WHAT THE TASK ASKS: Reproduce the following rows verbatim, omitting the pictures from your answer.

Data records:
=== Section Start ===

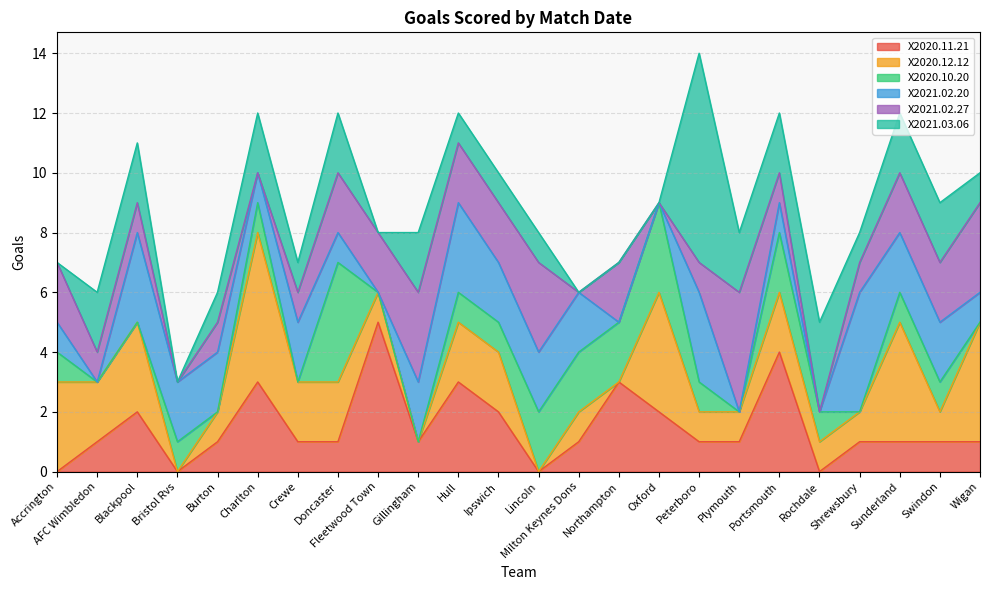

Rank the series by their maximum value, from highest to lowest.

X2021.03.06, X2020.11.21, X2020.12.12, X2020.10.20, X2021.02.20, X2021.02.27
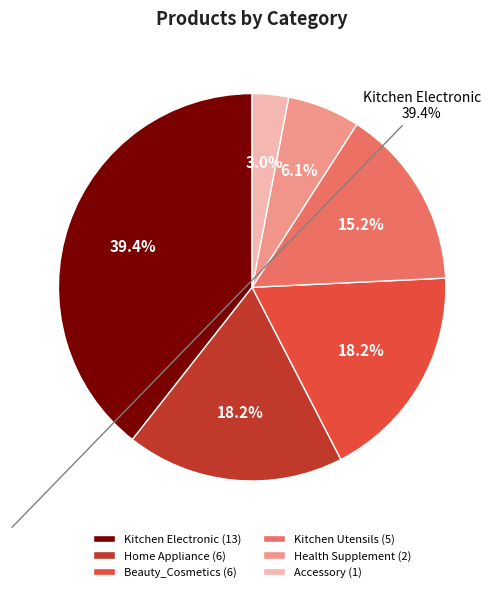

Which has a higher value, Kitchen Utensils (5) or Health Supplement (2)?

Kitchen Utensils (5)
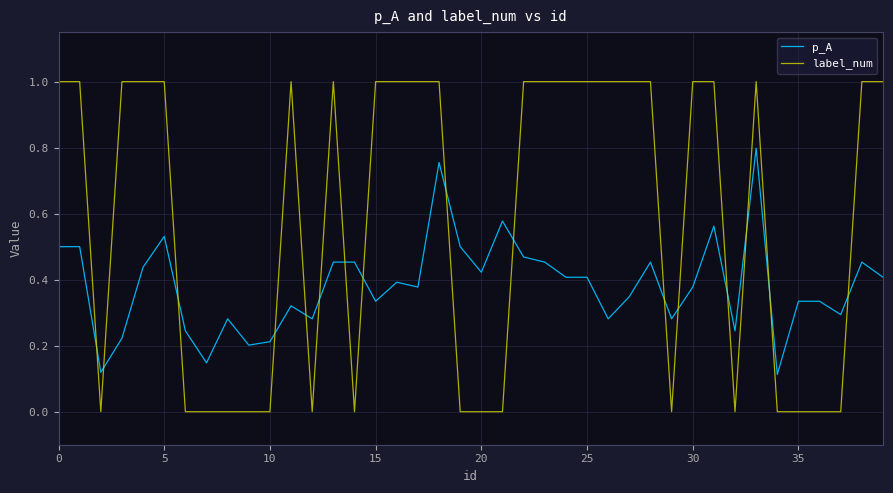

What is the sum of all label_num values?

23.0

=== Section End ===

OUTPUT:
Rank the series by their maximum value, from highest to lowest.

X2021.03.06, X2020.11.21, X2020.12.12, X2020.10.20, X2021.02.20, X2021.02.27

Which has a higher value, Kitchen Utensils (5) or Health Supplement (2)?

Kitchen Utensils (5)

What is the sum of all label_num values?

23.0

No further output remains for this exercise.